The issue there is whether, in order to get the VFR-only restriction on the current permit removed, you have to change the engine.
The last word is to come from the permit issuer, but yes, that seems logical.
Would have to make sure first though that your plane is certified or certifyable with both the non-certified and the certified engine. From the point of view of a certifier/permit issuer they are separate engines, after all.
I checked the Rotax 914 F/UL POH (1.4 – safety notice) and it doesn’t contain a restriction to VFR other than “always make sure, that a successfull no power landing can be made”. On the same chapter/page "For each use of….Night VFR, IFR…. °
This is after a revision of Feb 1st 2015, in the edition of Apr 1st 2010 there is a passage contained stating “The Rotax 914 UL (non-certified version) is restricted to DAY VFR only”

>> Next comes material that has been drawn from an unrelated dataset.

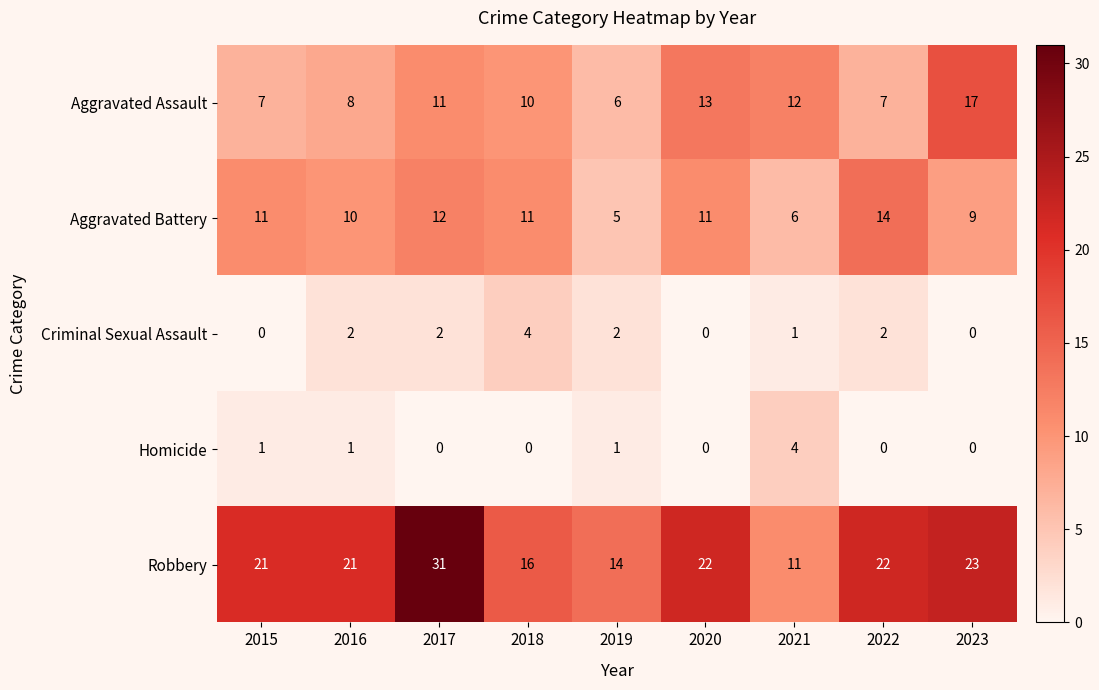

At which label does Homicide reach its peak?

2021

Don’t know about the LAA, but the engine makes no difference for an experimental. A certified engine doesn’t really get all that certified when mounted in an experimental. Fuel, cooling, carb heat, and so on also need to be taken care of, and there is no way to certify that (whatever certification should mean in this circumstance). The main question is really about how wise it is to fly with any SEP, IFR in the soup, and the soup extends downward below VFR minima. Also, in a Lancair, the chances of surviving (without serious injury) in an off field landing when the engine stops isn’t all that great even in clear blue skies. It’s the equivalent of driving off the road, into the woods, at autobahn speed.
A certified engine doesn’t really get all that certified when mounted in an experimental.
So it might well be, that common sense finally prevailed in this LAA-IFR with Experimentals-trial, given the fact that there ARE no differences between the certified and non-certified Rotax engines and the consequences of an engine failure in a SEP in IMC.